The London-based online food delivery service said gross transaction values rose 8.3% annually in the third quarter to GBP1.70 billion from GBP1.57 billion, though orders fell by 1.1% to 72.8 million from GBP73.6 million.

However, the figures do not provide the whole picture, according to Shore Capital.

"We urge caution with year-on-year comparisons as Deliveroo experienced a significant period of weakness in [the third quarter of 2021] with what we believe to be associated with freedom day and a reallocation of spending towards the high street," the investment bank said.

"Freedom day" refers to when Covid curbs in the UK were removed in July 2021.

Hargreaves Lansdown analyst Sophie Lund-Yates noted price inflation likely "padded out" the GTV growth, as opposed to organic improvements.

Deliveroo said the decline in orders was due to a difficult consumer environment. With economic data on Friday showing that UK consumer confidence remains near record lows, this seems unlikely to change anytime soon.

"The path to improvement is very hard to map – the higher calibre, restaurant quality food that Deliveroo peddles is precisely the sort of luxury that its middle-income customers are going to scrap until economic conditions improve. Spending power is being hugely eroded, and what money is left each month is going on keeping the lights on, not a gourmet burger," said HL's Lund-Yates.

interactive investor's Victoria Scholar concurred: "Deliveroo was very much a poster child stock of the stay-at-home pandemic trend in 2020 with supercharged demand for takeaways during lockdowns when restaurants and bars were forced to shut. However, the economic reopening and the cost-of-living crisis have dented demand for its non-essential offering."

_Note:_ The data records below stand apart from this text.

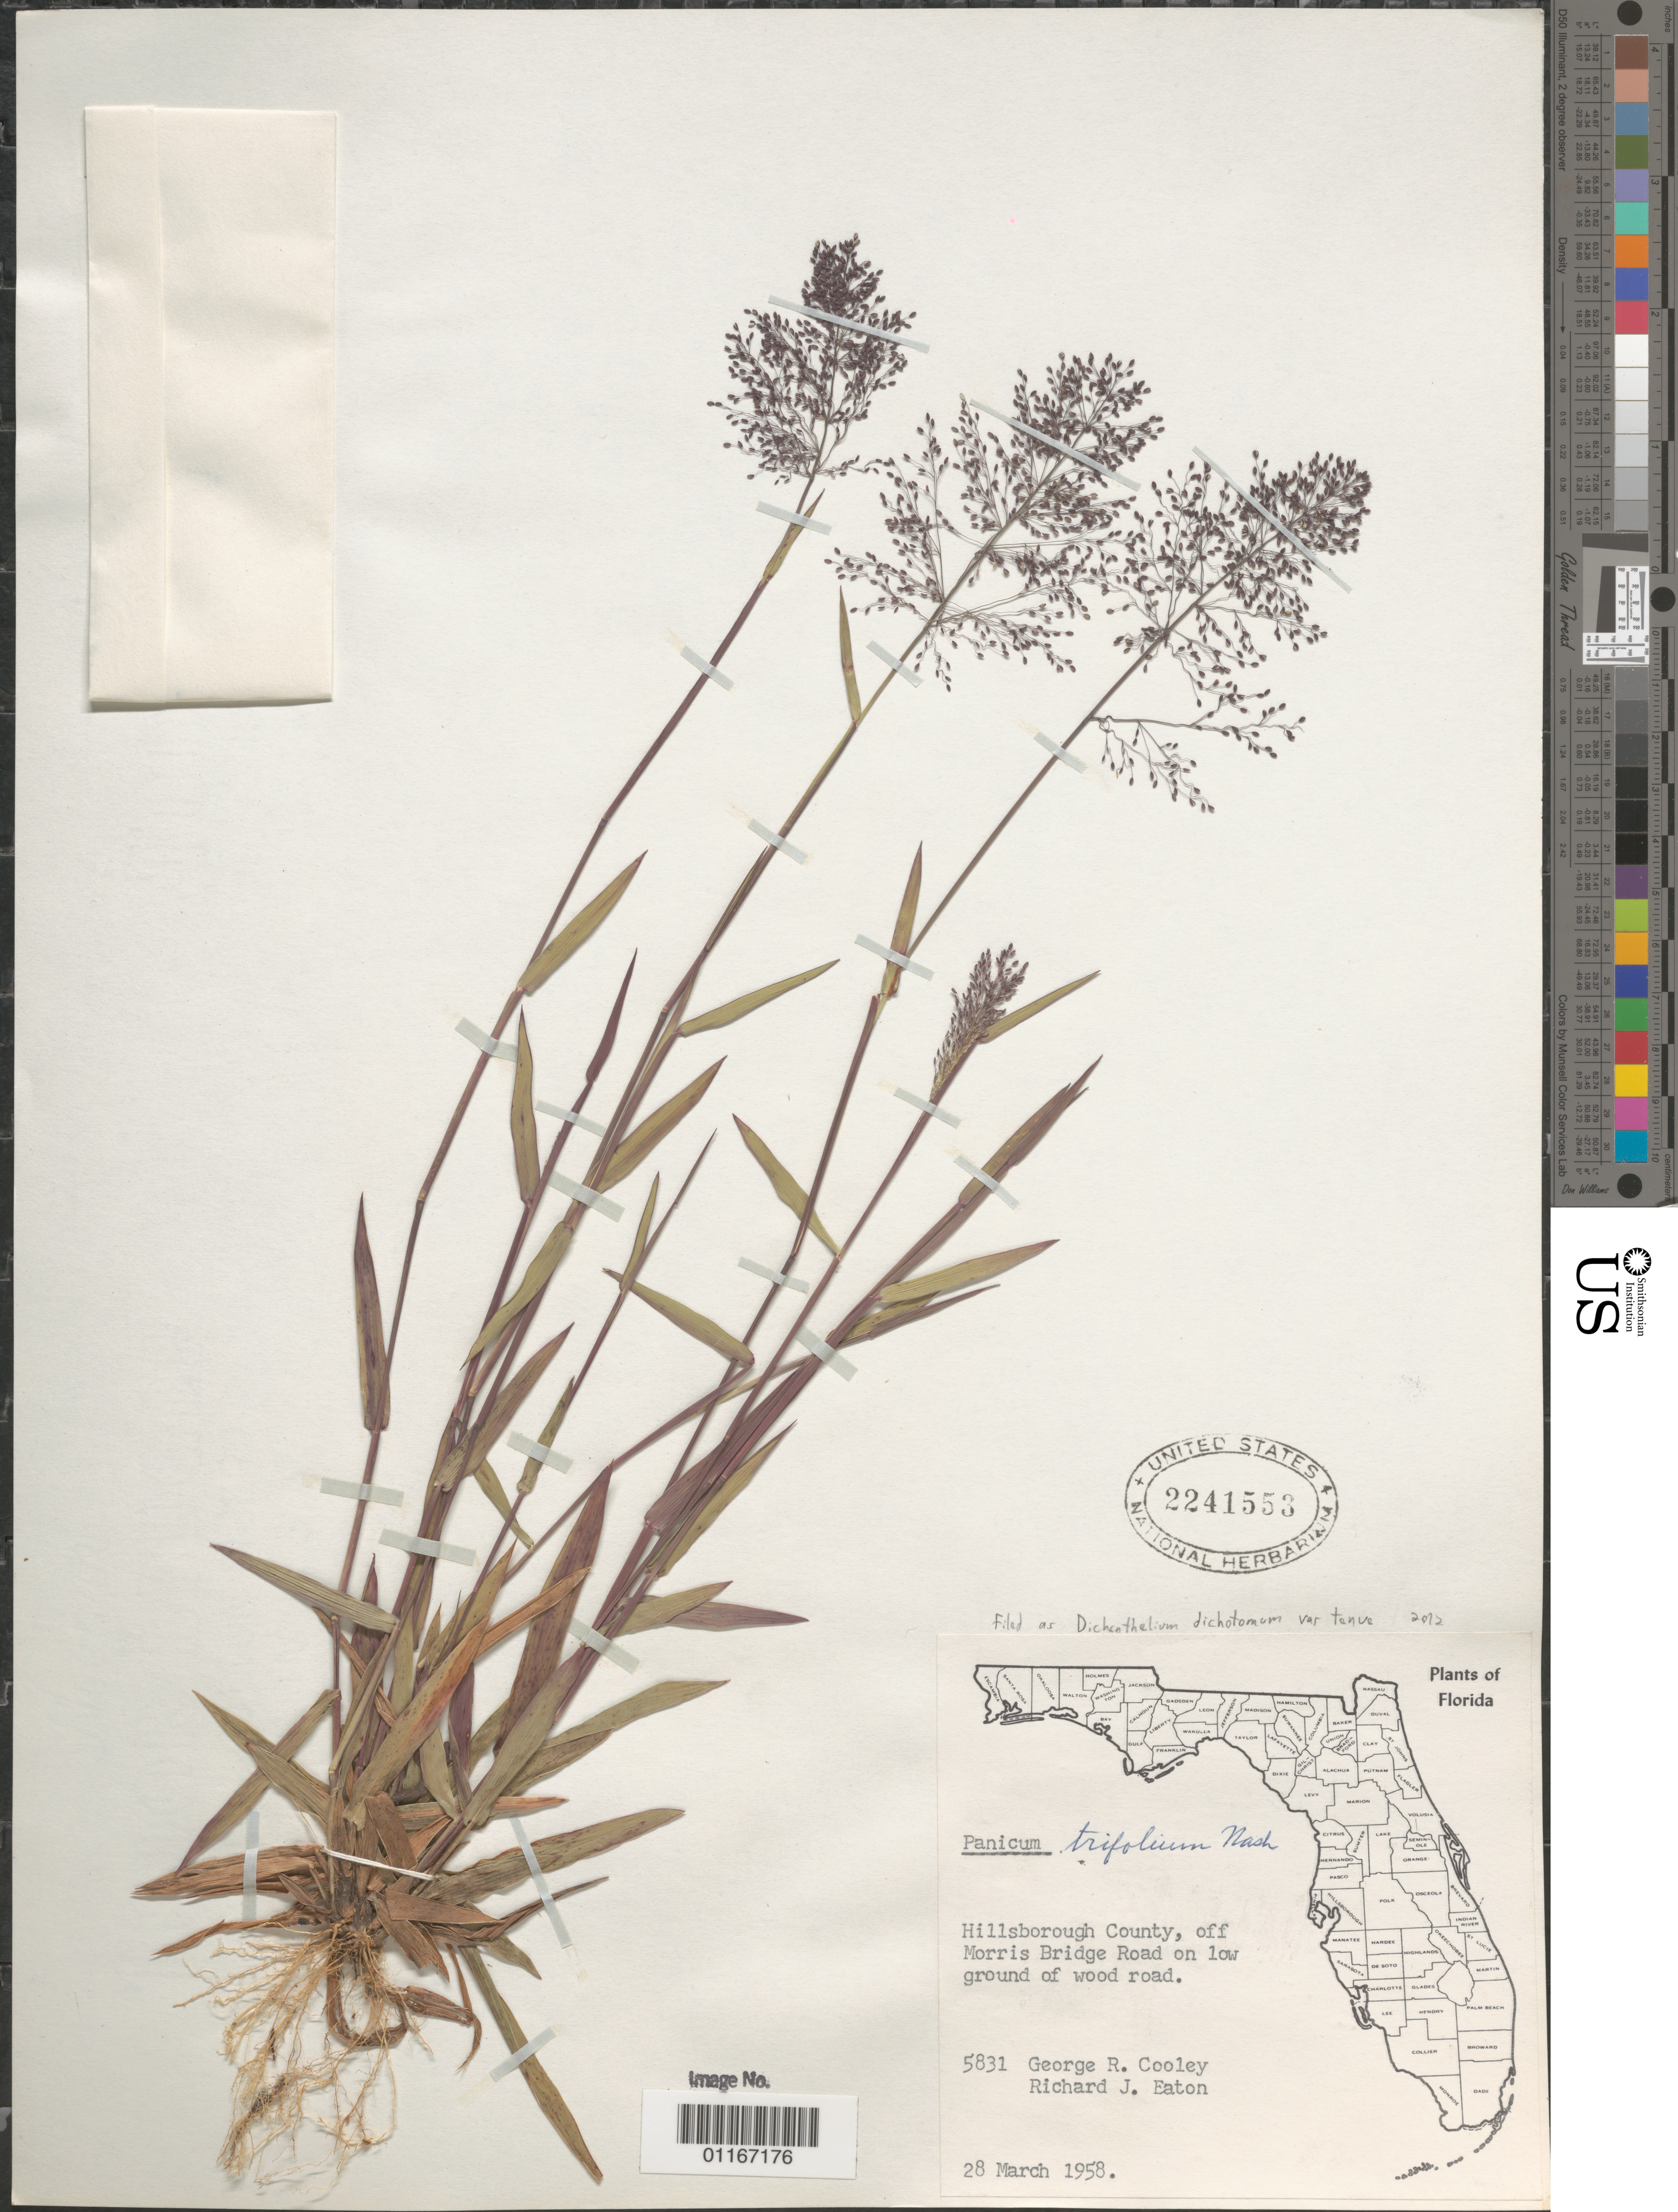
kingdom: Plantae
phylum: Tracheophyta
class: Liliopsida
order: Poales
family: Poaceae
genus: Dichanthelium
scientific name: Dichanthelium dichotomum var. tenue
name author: (Muhl.) Gould & C.A. Clark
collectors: G. R. Cooley & R. J. Eaton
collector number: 5831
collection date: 1958-03-28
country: United States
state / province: Florida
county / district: Hillsborough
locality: Off Morris Bridge Road on low ground of wood road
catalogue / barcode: US 2241553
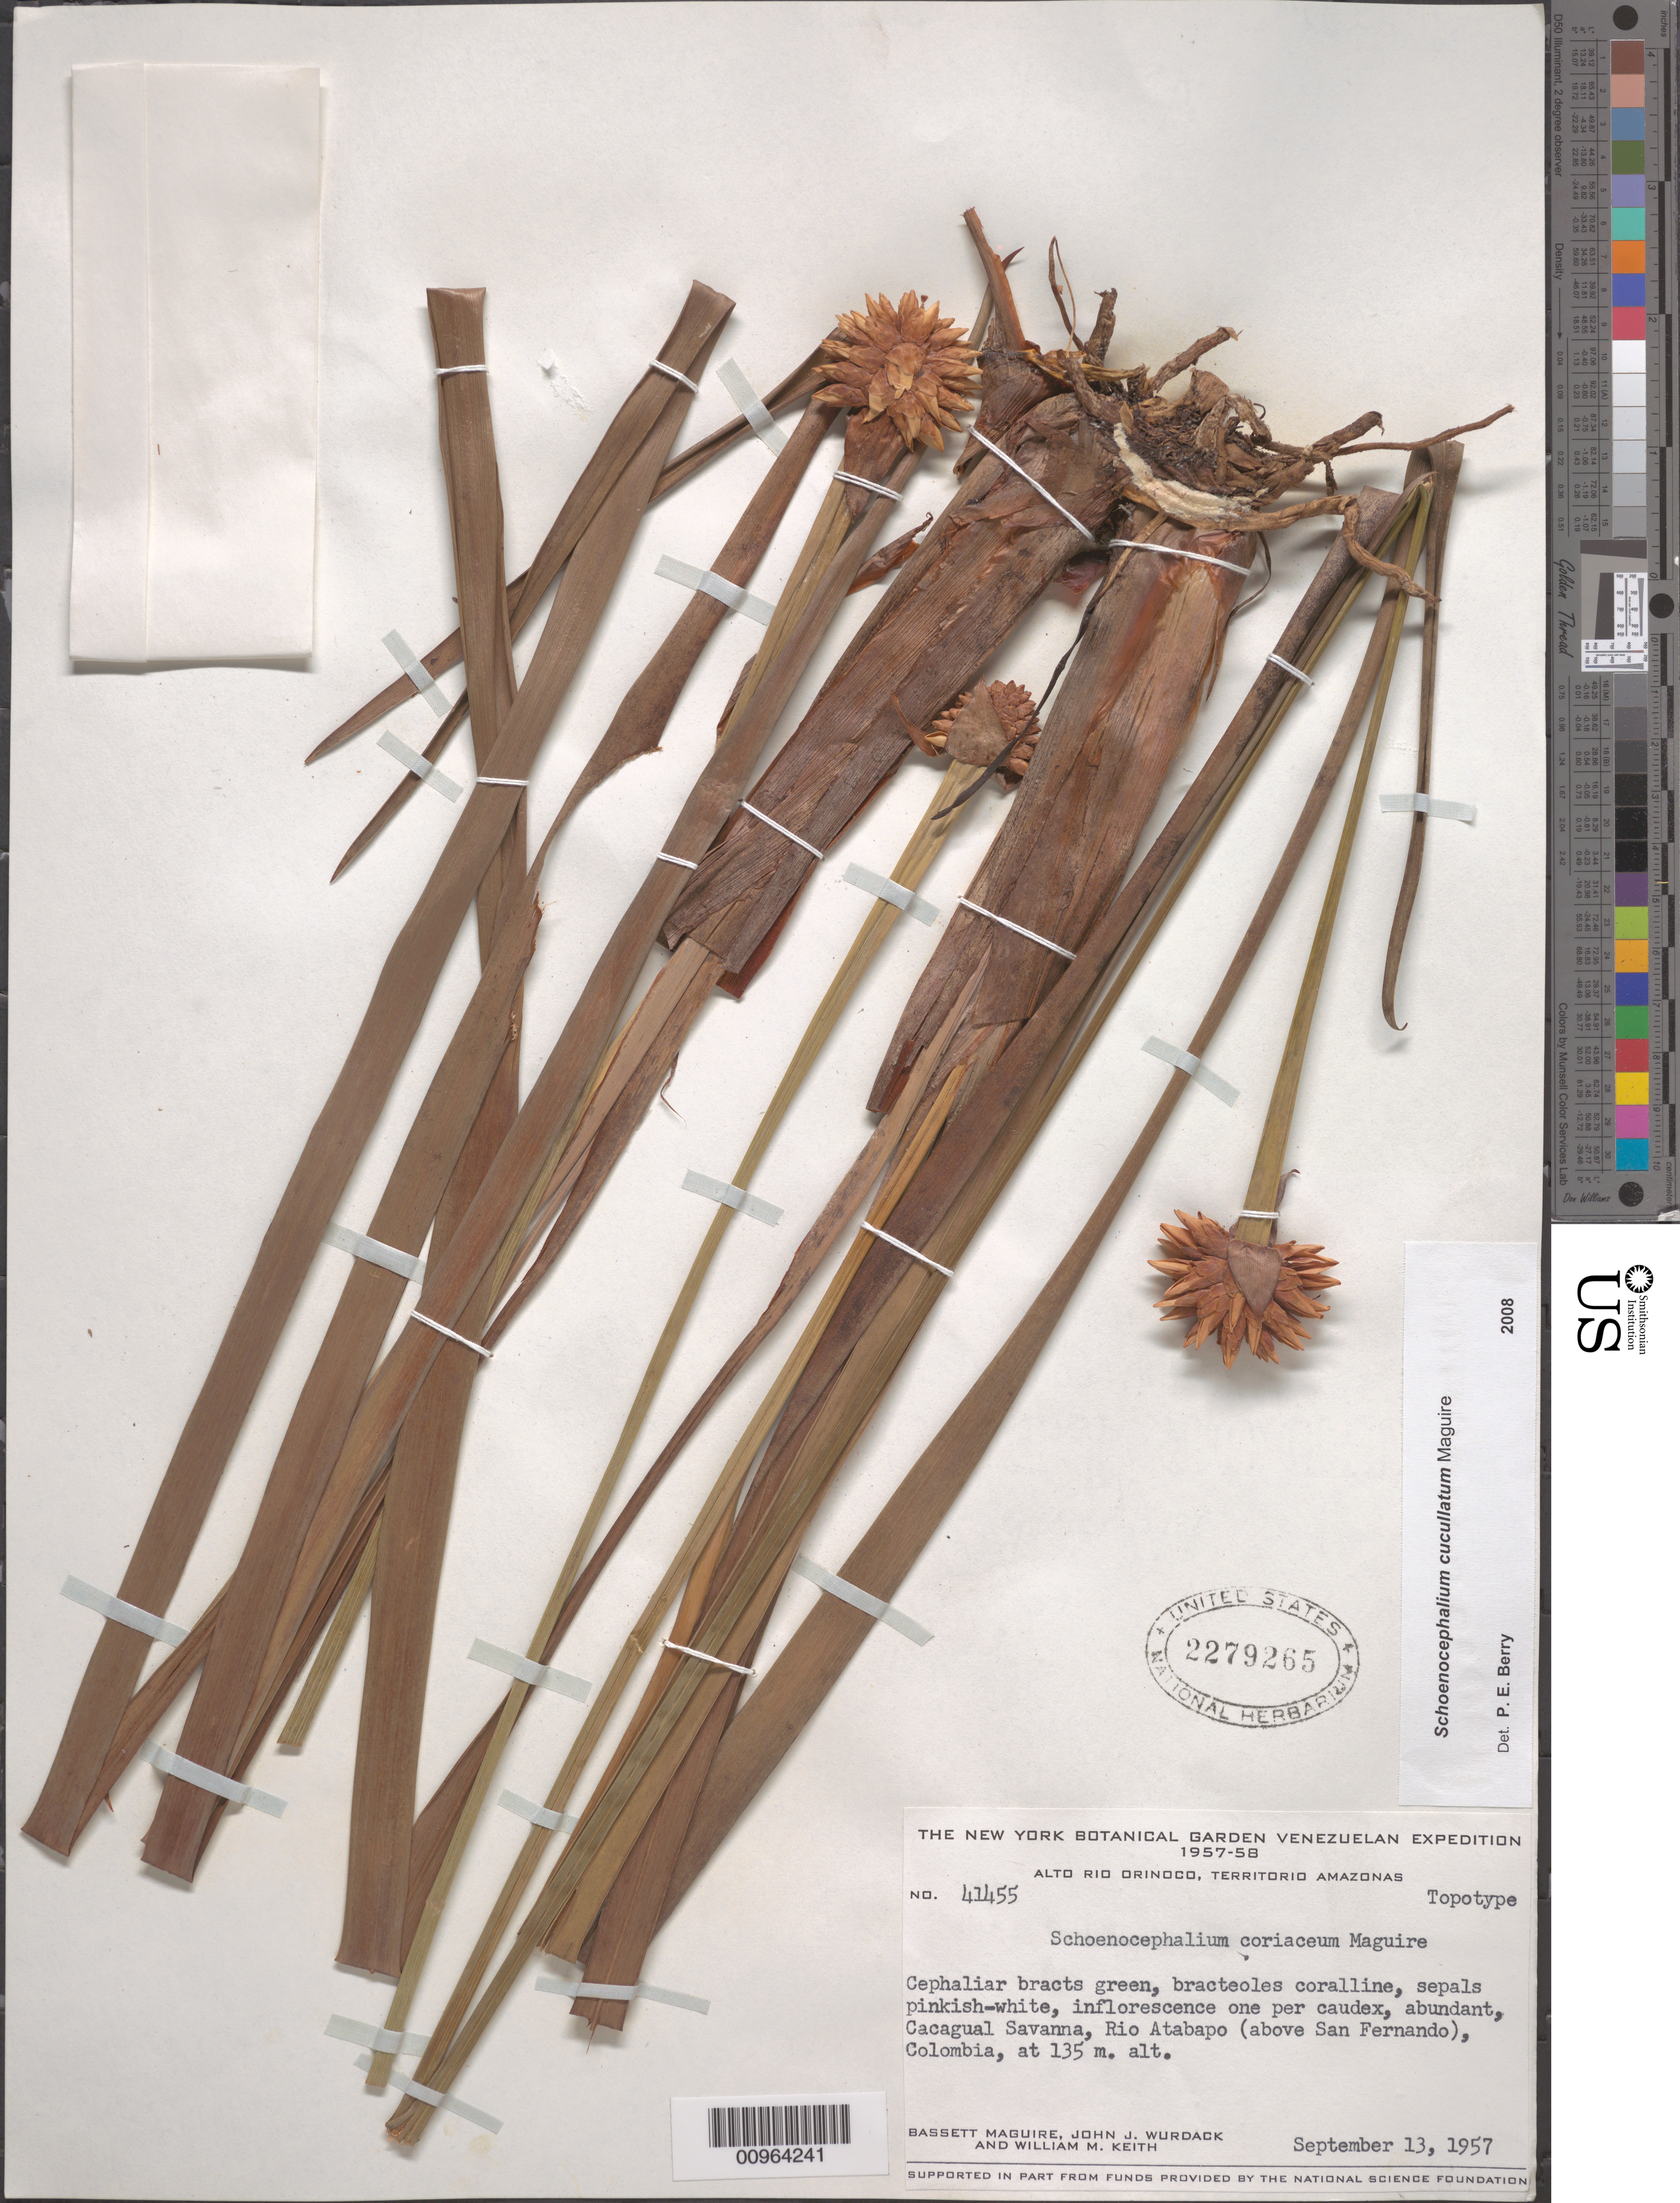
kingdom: Plantae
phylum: Tracheophyta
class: Liliopsida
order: Poales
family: Rapateaceae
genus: Schoenocephalium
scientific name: Schoenocephalium cucullatum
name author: Maguire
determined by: Berry, P. E., (WIS), University of Wisconsin - Madison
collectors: B. Maguire, J. J. Wurdack & W. Keith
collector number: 41455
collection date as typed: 13-Sep-57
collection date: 1957-09-13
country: Venezuela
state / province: Amazonas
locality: Río Orinoco, Cacagual Savanna; Río Atabapo, above San Fernando, Colombia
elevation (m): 135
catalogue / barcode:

Deliveroo lowered its guidance range for GTV growth for the full year to 4% to 8% in constant currency, compared to a previous range of 4% to 12%.

It expects a slight improvement in the margin for earnings, aiming to reach breakeven earnings before interest, tax, depreciation and amortisation at some point between the second half of 2023 and the first half of 2024.

The change to annual guidance is indicative of "potentially larger concerns" for the company, according to Third Bridge's Sandeep Sharma.

"This is not the first time Deliveroo has adjusted its guidance for FY22, with expectations of GTV growth being on the lower end of the guidance, however it is Deliveroo's continued maintenance of adjusted Ebitda guidance which is interesting to monitor," Sharma said.

Whilst some investors were scared off over cost-of-living concerns, Davy Research took heart from the upgrade to earnings guidance, dubbing the firm's update "solid".

"GTV/order at GBP23.4 sits well below other more selective players...The balance sheet is robust," Davy analysts said.

"It is still about staying in the game and ROO is certainly doing that."

Investors seemed inclined to look on the bright side on Friday afternoon, with Deliveroo shares up 2.9% to 84.30 pence in London. The stock is down over 70% in the past year, however.